Job item: In the listing below, find each line that holds the string "plush" and copy it.
Start of Block
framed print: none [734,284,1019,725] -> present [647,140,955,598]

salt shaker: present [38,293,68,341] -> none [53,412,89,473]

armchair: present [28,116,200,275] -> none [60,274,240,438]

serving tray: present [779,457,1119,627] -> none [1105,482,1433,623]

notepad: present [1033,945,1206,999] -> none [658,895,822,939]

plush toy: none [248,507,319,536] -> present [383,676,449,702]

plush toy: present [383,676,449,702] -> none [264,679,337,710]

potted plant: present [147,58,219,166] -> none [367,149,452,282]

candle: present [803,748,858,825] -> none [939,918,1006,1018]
End of Block
Solved exercise:
plush toy: none [248,507,319,536] -> present [383,676,449,702]
plush toy: present [383,676,449,702] -> none [264,679,337,710]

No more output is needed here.